Wes's birthday is coming up; I have some small surprises, but nothing big. I am making both, so there is more stress there. Today is Tuesday, his birthday is Thursday. That is a big problem living with him now, I can't work on things when I would like. I have told him that I am kicking him out of the house this week. Tough shit honey, that's how it goes. We really have a healthy relationship. We both have things to work on, but we work well together. We communicate! Well dinner is ready, my belly is empty.
Journal Entry 5
I took my neighbors dog for a ride in the car, we went to the dump and dropped off the trash, then ran more errands in town. I can't wait to be caught up on everything; I have been productive this week. Yesterday I took for myself, and for Wes. It was needed.
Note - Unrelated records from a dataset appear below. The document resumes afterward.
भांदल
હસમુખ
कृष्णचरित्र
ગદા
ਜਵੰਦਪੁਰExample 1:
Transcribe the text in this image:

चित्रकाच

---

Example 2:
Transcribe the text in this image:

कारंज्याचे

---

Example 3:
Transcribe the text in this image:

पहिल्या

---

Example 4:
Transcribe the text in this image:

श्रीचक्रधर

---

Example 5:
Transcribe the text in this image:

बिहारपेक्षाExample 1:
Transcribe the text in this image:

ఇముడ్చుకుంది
I work six days a week. This week I got two days off. After he leaves for work, I am going to make his ice cream cake. This will be my first attempt, so I anticipate that it will take some time, but it isn't that difficult. I really like being organized, especially waking up in the morning to a clean house. It seems like we clean, well it seems like I clean everyday.
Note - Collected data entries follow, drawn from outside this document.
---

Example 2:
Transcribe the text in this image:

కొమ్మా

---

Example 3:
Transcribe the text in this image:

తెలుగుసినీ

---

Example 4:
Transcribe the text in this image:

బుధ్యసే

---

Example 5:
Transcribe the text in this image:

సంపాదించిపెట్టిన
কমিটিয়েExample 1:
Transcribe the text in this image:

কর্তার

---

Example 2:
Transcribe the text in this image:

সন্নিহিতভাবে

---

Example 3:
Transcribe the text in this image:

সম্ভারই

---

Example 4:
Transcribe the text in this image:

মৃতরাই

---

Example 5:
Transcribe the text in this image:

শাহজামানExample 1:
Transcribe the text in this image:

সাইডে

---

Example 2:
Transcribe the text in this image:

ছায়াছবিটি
I am tired of smoking; I feel that a change is in need. I should transform with the seasons, take new steps towards my health. I don't eat breakfast. When we cook dinner, we eat well. I don't have a balanced diet. I stay up too late, eat junk directly before bed, and top it of with a cigarette. Instead of trying to prohibit cigarettes, the government allows it. This is a drug, one that the whole world can purchase legally, (permitting age limit). By providing consumers with cigarettes, tobacco companies make money off the consumer, and passing the consumer down the line. Hospitals make money off smokers. Homeowner insurance is higher to those who smoke (I think, or it is at least a question on the application. All the people that die from smoking provide money to funeral homes, and cemeteries. Cigarettes are partly for economic purposes, but also for population control. Consumers, including myself go to the store and purchase cancer sticks. If I had never started smoking, I would have had so much more money to do things that I wanted and want to do. If I had kept track of the money I have spent on cigarettes this summer I would probably been able to pay some bills ahead of time. The end of the work season is not far from now; so trying to play catch up and get ahead at the same time makes it a little more difficult. I need to call herbal research and take supplements then I my lungs can clean themselves, my nails won't grow with a yellow tint. My whitening toothpaste would actually work. I just need to discipline myself. I don't drink, sometimes I'll have a beer, I don't do drugs, and I have control over these decisions. All I need to do is stop buying them, and don't bum any off of anyone. Well the phone is ringing, going to go to talk to my mom. Later.

1 comment:

johngoldfine said...

I read and commented on the scene and dialogue after I read the journal, and doing it that way makes the journal much clearer to me--I can see you much better after hearing you dealing with the Taylors. I like your touch with things--bicycles, icecream cakes, hampers and so on. You can set the scene, you can do the dialogue, you can even soliloquize on the Evil Cigarette.